The index refuses to give up ground to the major pairs, and is stubbornly holding values above major support at 84.00 and now looking to test upside areas past 88.00. Even on days of equity and oil buying the greenback is finding buyers, so on a day that the equity market shed 4% it was easy for Usd bulls to take control. Treasury auctions and Fed buying should start to reduce naturally the value and appeal of the dollar in the eyes of its holders, but that will only happen if the equity markets can hold above 820 on the S&P it seems. The last ten days of trade have seen the index tested support and resistance, but the major pairs are now looking vulnerable to dollar buying. It seems not to be if the de-valuation comes, just when, but right now the speculative interest in long dollar positions is fighting to maintain status quo.
In trade on Monday the XLF, the financial sector ETF, dropped 1.21 points (-10.89%) to trade at 9.97 on huge volume of 263,000,000, compared to the 230,000,000 ETF's that change hands on a regular daily basis. The banking sector was moved lower on the earnings report from Bank of America that showed a large increase in bad debt and loan provisions. News that the stress test results for the banking industry are to be released in early May, and would show a massive disappointment in the condition of the U.S. banking industry did not help matters. Whilst the XLF remains under 12.00, which is a big resistance area, the whole equity market will struggle to move into the green and hold.

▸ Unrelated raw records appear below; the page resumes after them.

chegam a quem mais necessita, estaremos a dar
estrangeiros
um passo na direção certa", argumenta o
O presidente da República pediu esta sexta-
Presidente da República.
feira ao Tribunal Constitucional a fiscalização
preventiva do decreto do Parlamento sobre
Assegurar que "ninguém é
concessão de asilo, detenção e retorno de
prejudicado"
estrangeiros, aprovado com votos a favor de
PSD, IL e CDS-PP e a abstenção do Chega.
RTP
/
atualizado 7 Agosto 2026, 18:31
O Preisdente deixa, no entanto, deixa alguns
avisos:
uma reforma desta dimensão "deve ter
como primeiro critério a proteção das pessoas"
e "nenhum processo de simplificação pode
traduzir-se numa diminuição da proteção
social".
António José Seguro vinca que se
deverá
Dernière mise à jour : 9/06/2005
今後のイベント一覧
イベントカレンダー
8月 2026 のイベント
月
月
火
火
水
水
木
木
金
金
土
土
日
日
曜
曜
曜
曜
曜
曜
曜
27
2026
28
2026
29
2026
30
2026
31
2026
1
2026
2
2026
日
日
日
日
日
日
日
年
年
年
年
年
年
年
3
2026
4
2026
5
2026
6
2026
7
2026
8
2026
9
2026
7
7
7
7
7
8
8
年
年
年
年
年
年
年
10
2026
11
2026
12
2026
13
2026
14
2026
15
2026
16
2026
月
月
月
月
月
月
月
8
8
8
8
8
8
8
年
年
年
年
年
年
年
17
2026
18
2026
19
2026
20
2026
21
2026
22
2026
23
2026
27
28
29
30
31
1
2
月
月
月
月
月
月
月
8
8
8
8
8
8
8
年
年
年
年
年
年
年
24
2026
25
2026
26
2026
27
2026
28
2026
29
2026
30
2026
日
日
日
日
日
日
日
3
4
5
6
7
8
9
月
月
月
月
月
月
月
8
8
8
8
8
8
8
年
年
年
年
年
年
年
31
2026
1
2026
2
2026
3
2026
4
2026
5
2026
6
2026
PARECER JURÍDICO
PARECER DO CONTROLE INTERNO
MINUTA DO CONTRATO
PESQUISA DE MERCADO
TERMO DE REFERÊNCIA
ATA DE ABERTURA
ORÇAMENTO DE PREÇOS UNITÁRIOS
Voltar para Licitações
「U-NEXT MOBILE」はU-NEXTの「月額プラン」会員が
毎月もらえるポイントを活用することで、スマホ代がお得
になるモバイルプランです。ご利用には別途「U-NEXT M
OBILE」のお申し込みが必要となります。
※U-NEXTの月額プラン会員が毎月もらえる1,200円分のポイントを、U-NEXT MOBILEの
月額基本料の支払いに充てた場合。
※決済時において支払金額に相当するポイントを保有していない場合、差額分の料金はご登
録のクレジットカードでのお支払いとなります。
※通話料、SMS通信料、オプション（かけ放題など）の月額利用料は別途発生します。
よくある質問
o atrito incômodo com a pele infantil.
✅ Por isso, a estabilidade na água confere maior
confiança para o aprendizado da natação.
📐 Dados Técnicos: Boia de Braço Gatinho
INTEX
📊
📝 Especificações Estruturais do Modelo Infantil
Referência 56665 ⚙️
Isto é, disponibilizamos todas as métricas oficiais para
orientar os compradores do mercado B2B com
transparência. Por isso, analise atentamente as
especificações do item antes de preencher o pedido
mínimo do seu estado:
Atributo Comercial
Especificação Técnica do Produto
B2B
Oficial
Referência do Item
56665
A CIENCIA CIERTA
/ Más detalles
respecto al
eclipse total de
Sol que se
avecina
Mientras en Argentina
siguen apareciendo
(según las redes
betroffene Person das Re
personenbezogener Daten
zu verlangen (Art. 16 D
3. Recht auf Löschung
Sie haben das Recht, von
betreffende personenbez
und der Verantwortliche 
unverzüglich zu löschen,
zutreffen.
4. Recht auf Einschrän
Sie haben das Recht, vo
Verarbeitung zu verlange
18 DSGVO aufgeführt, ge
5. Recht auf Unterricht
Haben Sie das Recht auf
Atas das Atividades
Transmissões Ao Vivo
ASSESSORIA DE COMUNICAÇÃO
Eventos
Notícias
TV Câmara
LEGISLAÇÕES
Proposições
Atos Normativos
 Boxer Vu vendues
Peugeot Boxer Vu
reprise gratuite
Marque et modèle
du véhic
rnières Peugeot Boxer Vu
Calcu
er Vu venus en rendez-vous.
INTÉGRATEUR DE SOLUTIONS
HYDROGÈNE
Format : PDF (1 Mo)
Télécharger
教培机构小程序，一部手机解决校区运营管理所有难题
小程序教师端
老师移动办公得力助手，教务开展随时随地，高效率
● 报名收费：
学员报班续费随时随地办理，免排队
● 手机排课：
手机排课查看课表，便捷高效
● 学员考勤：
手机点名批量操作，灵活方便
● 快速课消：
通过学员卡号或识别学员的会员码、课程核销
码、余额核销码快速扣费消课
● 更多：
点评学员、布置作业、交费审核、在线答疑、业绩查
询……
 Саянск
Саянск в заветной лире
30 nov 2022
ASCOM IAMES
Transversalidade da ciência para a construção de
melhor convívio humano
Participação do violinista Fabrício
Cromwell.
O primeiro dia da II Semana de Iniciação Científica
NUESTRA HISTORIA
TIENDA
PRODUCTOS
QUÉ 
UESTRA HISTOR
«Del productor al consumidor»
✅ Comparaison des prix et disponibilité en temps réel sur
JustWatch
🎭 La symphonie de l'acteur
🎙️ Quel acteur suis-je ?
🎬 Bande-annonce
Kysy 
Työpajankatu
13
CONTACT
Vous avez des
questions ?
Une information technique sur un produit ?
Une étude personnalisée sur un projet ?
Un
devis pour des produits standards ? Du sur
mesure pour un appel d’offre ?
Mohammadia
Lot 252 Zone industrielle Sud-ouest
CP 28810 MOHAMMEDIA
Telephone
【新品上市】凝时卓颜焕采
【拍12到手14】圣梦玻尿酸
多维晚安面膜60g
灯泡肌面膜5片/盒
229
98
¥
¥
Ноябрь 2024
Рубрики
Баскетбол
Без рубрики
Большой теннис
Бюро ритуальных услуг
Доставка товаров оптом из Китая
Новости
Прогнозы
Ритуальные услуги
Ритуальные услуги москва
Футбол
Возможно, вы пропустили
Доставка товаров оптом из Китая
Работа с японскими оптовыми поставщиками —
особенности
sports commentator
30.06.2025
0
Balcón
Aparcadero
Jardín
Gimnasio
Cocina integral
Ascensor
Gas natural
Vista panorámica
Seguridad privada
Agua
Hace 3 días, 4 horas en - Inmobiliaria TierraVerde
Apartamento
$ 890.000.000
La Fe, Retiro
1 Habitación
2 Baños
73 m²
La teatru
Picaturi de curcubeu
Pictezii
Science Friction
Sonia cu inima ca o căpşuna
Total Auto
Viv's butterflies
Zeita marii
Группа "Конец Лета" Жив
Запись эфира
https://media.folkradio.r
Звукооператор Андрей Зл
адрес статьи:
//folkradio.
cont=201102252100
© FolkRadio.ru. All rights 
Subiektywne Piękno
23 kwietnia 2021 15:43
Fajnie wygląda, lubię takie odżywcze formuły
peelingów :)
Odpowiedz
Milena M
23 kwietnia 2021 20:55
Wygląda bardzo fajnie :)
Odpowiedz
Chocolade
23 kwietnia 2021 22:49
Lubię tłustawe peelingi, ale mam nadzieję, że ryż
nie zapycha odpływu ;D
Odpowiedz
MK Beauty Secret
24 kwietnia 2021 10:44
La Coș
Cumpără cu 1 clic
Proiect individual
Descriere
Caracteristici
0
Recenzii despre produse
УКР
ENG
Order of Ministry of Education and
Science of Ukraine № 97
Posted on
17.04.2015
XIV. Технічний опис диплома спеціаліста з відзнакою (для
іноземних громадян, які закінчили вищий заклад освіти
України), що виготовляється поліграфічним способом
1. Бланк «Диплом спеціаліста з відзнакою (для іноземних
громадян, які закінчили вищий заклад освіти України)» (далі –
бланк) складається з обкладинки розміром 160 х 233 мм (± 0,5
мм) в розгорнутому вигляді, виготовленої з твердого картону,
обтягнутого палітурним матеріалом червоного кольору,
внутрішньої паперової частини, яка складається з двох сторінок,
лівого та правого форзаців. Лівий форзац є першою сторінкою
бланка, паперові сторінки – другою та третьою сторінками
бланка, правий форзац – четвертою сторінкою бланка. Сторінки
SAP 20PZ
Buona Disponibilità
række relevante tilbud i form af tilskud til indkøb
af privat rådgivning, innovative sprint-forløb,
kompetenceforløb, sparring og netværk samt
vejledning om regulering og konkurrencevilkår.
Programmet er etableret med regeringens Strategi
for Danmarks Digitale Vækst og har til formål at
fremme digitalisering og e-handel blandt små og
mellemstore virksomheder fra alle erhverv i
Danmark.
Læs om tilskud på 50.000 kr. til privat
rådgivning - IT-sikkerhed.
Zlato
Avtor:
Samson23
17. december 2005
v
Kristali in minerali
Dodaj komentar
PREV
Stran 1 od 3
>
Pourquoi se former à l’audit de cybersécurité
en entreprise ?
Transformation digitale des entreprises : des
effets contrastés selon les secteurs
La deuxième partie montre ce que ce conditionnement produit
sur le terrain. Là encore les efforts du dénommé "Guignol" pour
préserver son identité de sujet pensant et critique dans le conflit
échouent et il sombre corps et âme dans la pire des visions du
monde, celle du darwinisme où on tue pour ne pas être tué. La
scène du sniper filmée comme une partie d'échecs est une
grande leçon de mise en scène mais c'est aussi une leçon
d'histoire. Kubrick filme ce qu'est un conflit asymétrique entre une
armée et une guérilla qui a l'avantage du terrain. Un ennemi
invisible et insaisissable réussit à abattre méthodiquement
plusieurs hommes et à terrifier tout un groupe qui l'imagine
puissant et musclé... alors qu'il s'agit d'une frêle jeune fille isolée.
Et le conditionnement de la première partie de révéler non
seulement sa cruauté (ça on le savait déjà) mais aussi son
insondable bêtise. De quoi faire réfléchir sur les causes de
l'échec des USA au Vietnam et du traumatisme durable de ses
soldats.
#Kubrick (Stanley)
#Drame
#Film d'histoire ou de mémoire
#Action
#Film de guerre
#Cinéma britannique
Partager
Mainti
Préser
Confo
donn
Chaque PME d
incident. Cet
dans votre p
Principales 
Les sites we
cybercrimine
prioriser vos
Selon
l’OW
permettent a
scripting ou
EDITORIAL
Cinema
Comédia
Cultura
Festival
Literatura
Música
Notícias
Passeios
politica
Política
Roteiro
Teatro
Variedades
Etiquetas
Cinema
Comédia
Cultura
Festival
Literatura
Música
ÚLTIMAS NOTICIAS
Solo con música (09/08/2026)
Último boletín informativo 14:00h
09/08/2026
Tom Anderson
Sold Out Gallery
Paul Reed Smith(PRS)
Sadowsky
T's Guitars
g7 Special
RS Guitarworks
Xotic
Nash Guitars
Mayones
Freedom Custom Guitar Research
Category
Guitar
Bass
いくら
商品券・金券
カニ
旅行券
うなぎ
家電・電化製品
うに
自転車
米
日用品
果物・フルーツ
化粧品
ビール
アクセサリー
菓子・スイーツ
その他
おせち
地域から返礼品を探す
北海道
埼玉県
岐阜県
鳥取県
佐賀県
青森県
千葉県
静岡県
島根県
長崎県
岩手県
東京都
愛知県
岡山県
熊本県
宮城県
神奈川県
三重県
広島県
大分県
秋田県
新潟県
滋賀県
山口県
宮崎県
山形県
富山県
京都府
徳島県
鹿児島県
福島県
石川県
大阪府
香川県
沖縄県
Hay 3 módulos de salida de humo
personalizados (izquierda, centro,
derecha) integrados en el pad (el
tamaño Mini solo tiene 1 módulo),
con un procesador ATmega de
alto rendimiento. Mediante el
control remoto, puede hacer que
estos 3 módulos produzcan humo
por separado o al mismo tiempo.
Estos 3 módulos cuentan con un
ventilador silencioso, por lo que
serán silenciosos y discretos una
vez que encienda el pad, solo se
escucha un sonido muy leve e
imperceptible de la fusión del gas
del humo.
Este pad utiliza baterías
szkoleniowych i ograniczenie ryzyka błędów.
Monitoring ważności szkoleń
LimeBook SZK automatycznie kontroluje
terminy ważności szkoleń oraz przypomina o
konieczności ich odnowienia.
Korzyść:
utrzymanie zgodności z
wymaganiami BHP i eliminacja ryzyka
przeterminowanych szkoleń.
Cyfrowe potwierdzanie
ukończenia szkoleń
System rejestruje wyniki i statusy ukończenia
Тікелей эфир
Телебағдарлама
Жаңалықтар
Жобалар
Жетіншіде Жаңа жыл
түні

Treasury notes gained the most in a month on Monday as traders made the move away from riskier assets to bonds, following the path of least resistance on the day and moving yield values lower, by as much as 12 basis points on the 10 year note. The markets accepted that earning nothing on near-term Treasury notes was better than running the risk of hold equities that dropped on average 3.5% on Monday. The moves came after U.S. earnings reports raised questions as to whether the U.S. consumer could easily support the expansion phase of the business cycle. The massive amount of Fed buying at recent auctions has not impacted the rate at which trade desks buy into Treasuries on weak equity days.
The Federal Reserve sold a record number of new-issue notes last week, and created another mass of dollar backed Treasuries for the market to absorb. The Fed continued its’ short-dollar mandate by supporting the ninth buy-back operation since March 25th. There are many more Treasury auctions to come, and if equity markets find buyers it may be that the dollar denominated reserves may start to lose value.
Crude oil for May delivery was pushing into major a major swing point low at $45.50, lower by over 9.5% on the day, with a $4.70 loss. The 4 hour crude chart shows very little interest it seems for speculators to take things on the long side channel range that has been in place for four weeks now.
Gold Bullion for May delivery traded higher at $18.80 (2.0%) at $885 per ounce. Bullion held in the SPDR Gold ETF remained close to a record 1,120 metric tons, and all eyes will now be on the 05:30 EDT London fixings for bullion on Tuesday to see if gold gets bought as a part of the new carry trade.